Problem requirements: Copy out all the lines in the records that include the word "root".

Supplied material:
────────────────────────────────────────
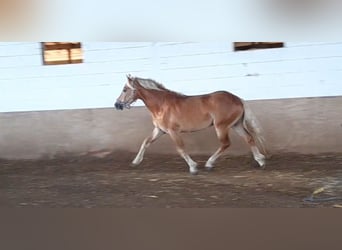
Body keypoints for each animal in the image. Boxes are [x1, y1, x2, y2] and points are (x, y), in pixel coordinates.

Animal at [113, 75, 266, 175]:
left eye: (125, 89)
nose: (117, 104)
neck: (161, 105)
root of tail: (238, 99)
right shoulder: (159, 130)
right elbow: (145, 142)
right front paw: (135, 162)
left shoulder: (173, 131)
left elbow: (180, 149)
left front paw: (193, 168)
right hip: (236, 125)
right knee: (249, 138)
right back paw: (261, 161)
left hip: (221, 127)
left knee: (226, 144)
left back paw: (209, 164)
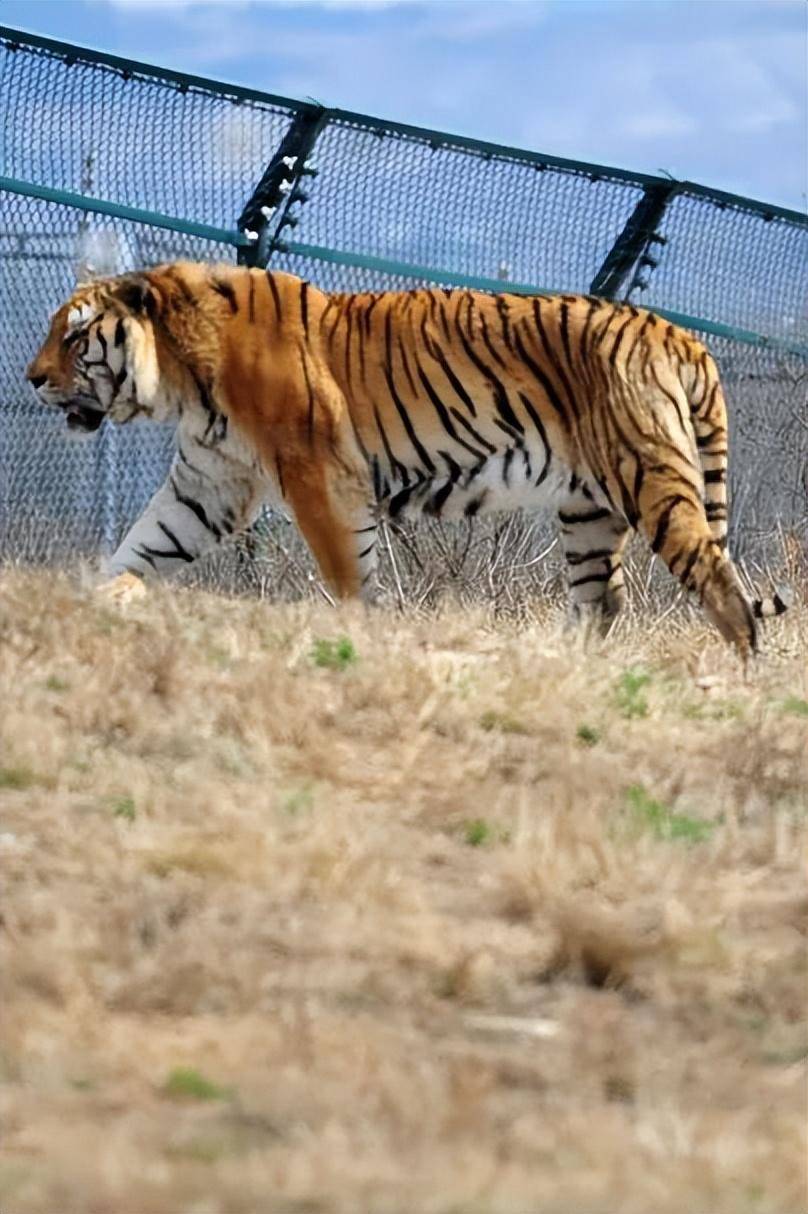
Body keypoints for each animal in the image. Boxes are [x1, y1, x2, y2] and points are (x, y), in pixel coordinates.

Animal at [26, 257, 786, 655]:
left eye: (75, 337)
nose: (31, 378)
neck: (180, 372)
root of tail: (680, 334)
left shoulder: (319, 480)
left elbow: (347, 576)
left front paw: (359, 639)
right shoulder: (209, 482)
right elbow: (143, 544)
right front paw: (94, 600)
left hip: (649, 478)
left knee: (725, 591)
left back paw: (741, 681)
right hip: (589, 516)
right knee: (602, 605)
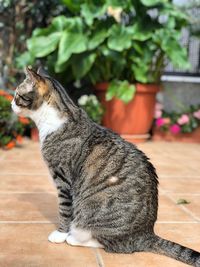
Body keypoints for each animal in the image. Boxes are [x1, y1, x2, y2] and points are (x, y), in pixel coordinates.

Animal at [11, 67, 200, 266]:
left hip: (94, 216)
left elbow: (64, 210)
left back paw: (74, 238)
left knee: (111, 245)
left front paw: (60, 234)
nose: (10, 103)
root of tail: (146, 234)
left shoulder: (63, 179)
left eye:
────────────────────────────────────────
Your solution:
root of tail: (238, 99)
root of tail: (680, 334)
root of tail: (146, 234)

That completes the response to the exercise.